No hablo de Pepe Rodríguez porque es mi amigo. Esa amistad supone que tengo más conocimiento de su trayectoria y de todo lo que ha tenido que sufrir y disfrutar hasta hoy en su carrera como entrenador. Porque sea mi amigo no me invento nada, ni le echo flores u oculto lo que me interese. Intento ser lo más objetivo que puedo, como siempre, y utilizo su experiencia para hablar de él, pero también de otros muchos entrenadores que con diferentes defectos y virtudes a las suyas, hacen como él habitualmente muy bien su trabajo. Pepe llegó poco antes de las pasadas Navidades a Lugo. En ese momento el equipo estaba bastante abajo en la clasificación de la LEB, decimoquinto, con sólo cuatro partidos ganados en 13 jornadas y a una sola victoria de las posiciones de descenso. Al término de la Liga regular, el cambio experimentado por el equipo ha sido total, de modo que sólo Murcia, que ascendió directamente a la ACB como primero,  además de Blu Sens y  Ford Burgos, los dos equipos que se van a disputar la segunda plaza de ascenso ACB, han superado el récord de victorias que el Leche Río Breogan ha alcanzado desde la llegada de Pepe en diciembre, 14 victorias y sólo 7 derrotas.

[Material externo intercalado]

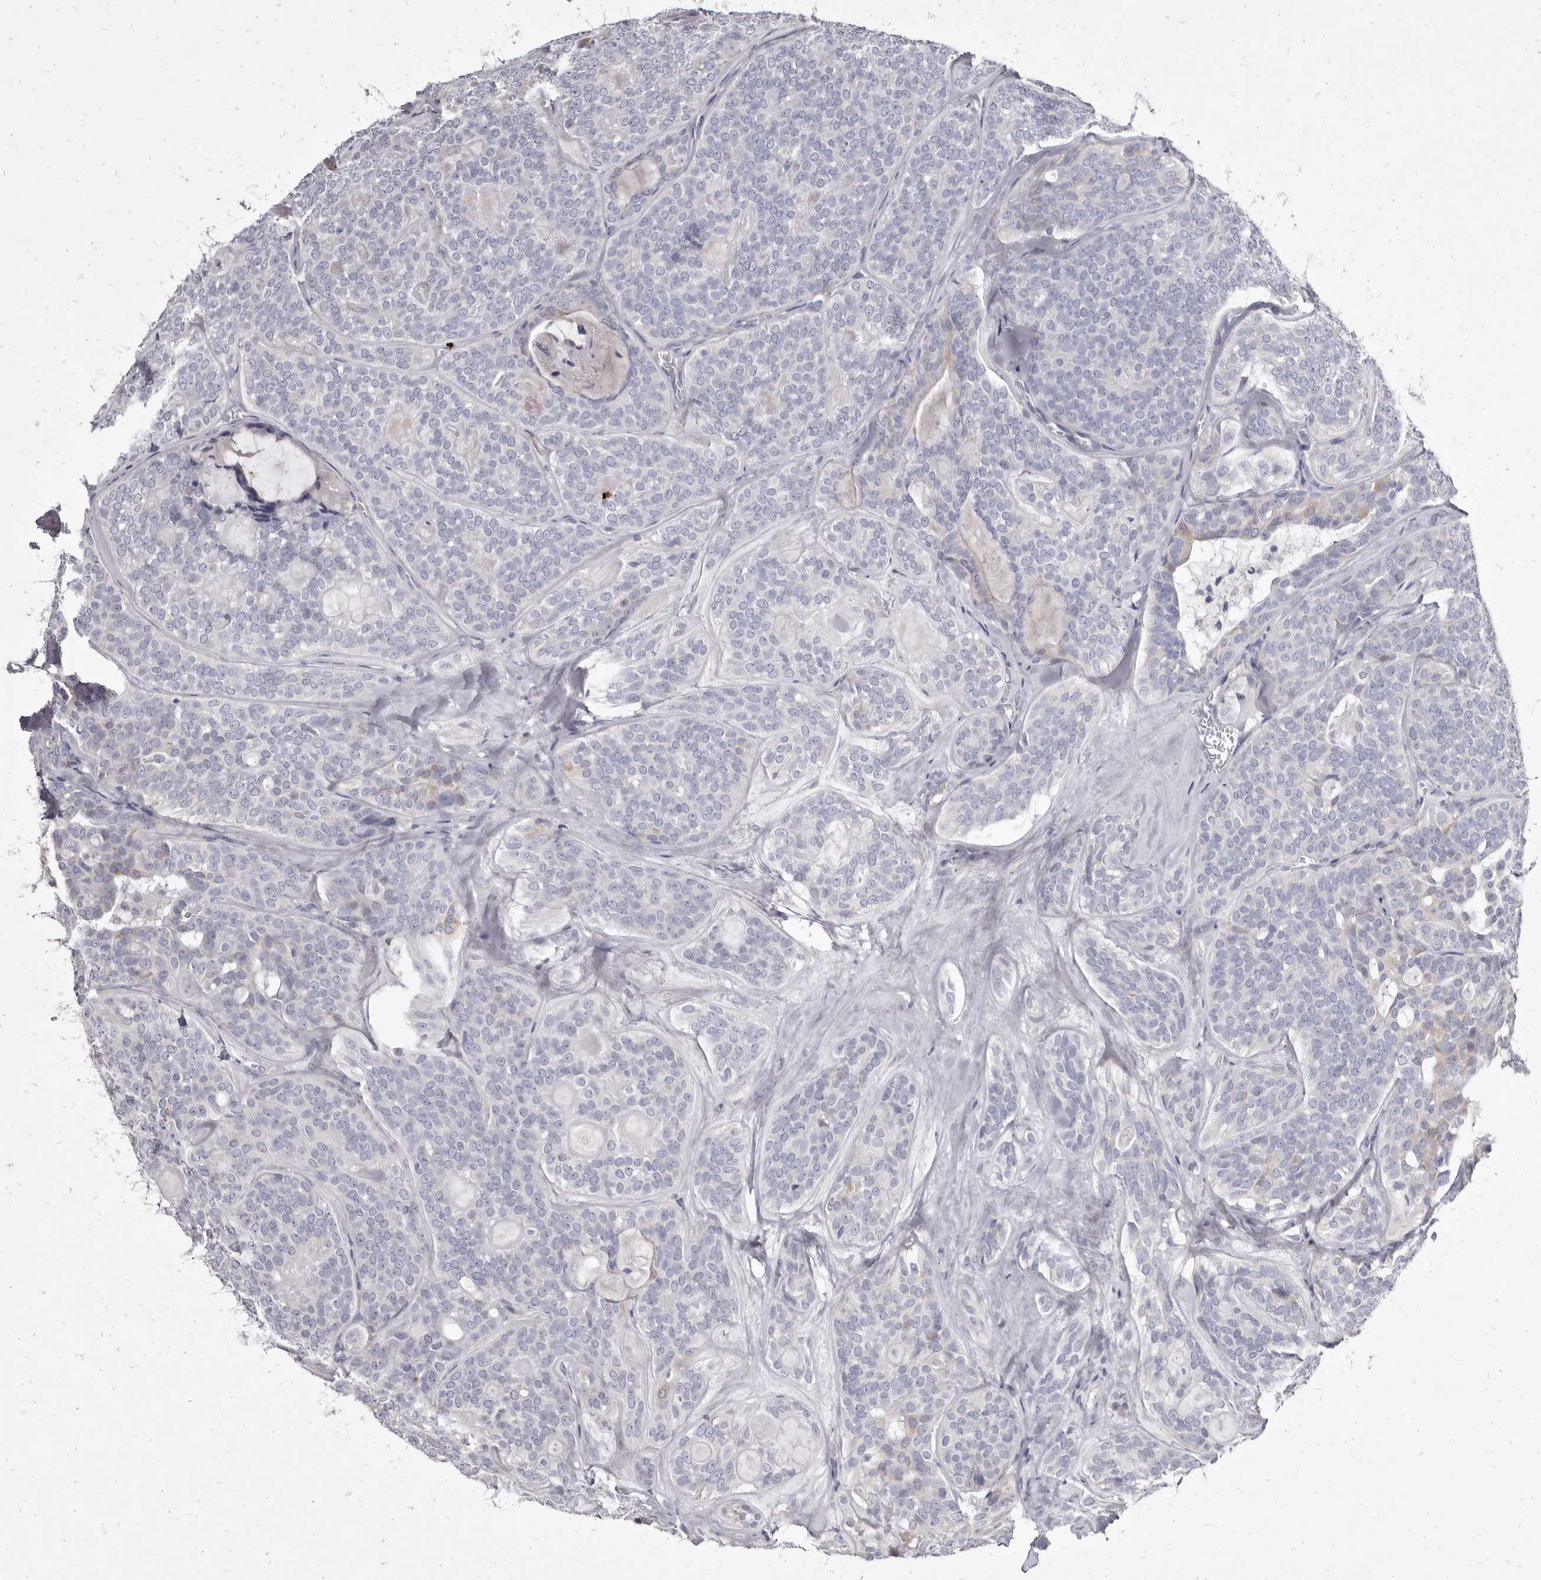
{"staining": {"intensity": "negative", "quantity": "none", "location": "none"}, "tissue": "head and neck cancer", "cell_type": "Tumor cells", "image_type": "cancer", "snomed": [{"axis": "morphology", "description": "Adenocarcinoma, NOS"}, {"axis": "topography", "description": "Head-Neck"}], "caption": "The photomicrograph reveals no significant positivity in tumor cells of head and neck adenocarcinoma.", "gene": "CYP2E1", "patient": {"sex": "male", "age": 66}}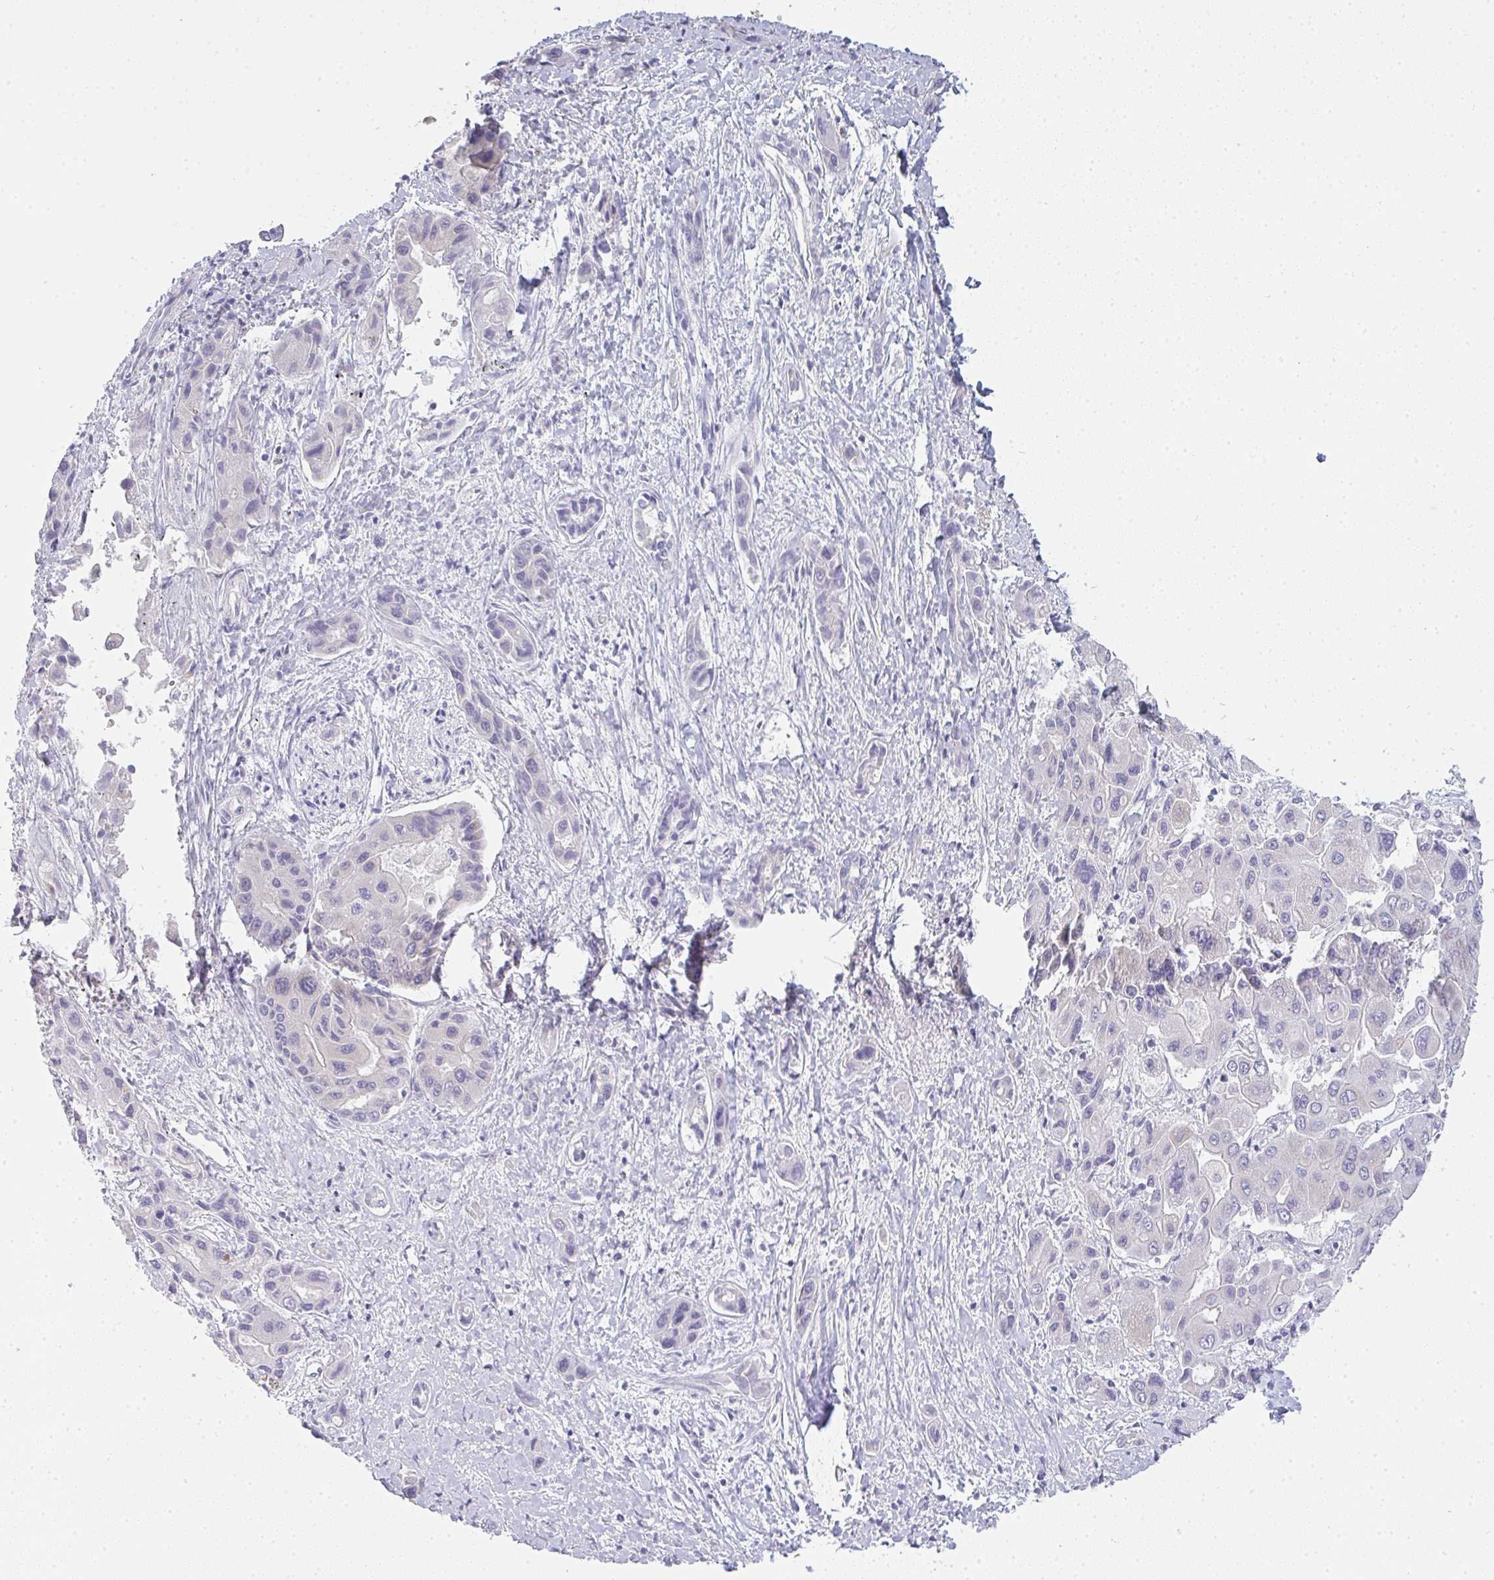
{"staining": {"intensity": "negative", "quantity": "none", "location": "none"}, "tissue": "liver cancer", "cell_type": "Tumor cells", "image_type": "cancer", "snomed": [{"axis": "morphology", "description": "Cholangiocarcinoma"}, {"axis": "topography", "description": "Liver"}], "caption": "High magnification brightfield microscopy of liver cholangiocarcinoma stained with DAB (brown) and counterstained with hematoxylin (blue): tumor cells show no significant staining.", "gene": "GSDMB", "patient": {"sex": "male", "age": 67}}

No ha sido diferente en la gran mayoría de equipos en los que Pepe ha entrenado. En Gijón, Melilla, Gandía, Murcia, Ovarense, Huelva y Lugo lo saben. Ha sacado petróleo de equipos con plantillas limitadas, casi siempre con pocos recursos económicos para crecer y en algunos casos, como el de esta temporada, llegando para ayudar a superar una situación difícil de clasificación. Además suele dejar huella también en lo personal. Una cosa es que te valoren por alcanzar buenos resultados y otra conseguir caer bien por lo que transmites como persona, ganarse al entorno por el comportamiento profesional y al mismo tiempo demostrar compromiso.
Acostumbrados a moverse en terrenos en los que muchos entrenadores no se plantean poner un pie ni en la peor de sus pesadillas, hay  otros que trabajan mucho y bien en las peores condiciones, sin tener el reconocimiento que merecen y sin conseguir, hagan lo que hagan, oportunidades para entrenar a buenos equipos, que sin embargo se ofrecen tan fácilmente a técnicos «más ganadores», con más pedigrí o con un pasado deportivo que tanto deslumbra a los directivos. Mientras unos buscan «un primer espada» para poner en sus manos una cantidad indeterminada de millones de euros, los otros no se mueven sin que se les garantice un proyecto solvente, un presupuesto millonario y plenos poderes.
En el mismo nivel competitivo, pero colocados por todos en un estadio inferior, hay un grupo de entrenadores, que además de aceptar trabajar en una plataforma petrolífera perdida en alta mar, se atreven a subirse a un meteorito, perforarlo e implicarse hasta el punto de ofrecerse para detonar la bomba que destruya el meteorito antes de que colisione contra la Tierra, aunque en ello les vaya la vida, el puesto de trabajo.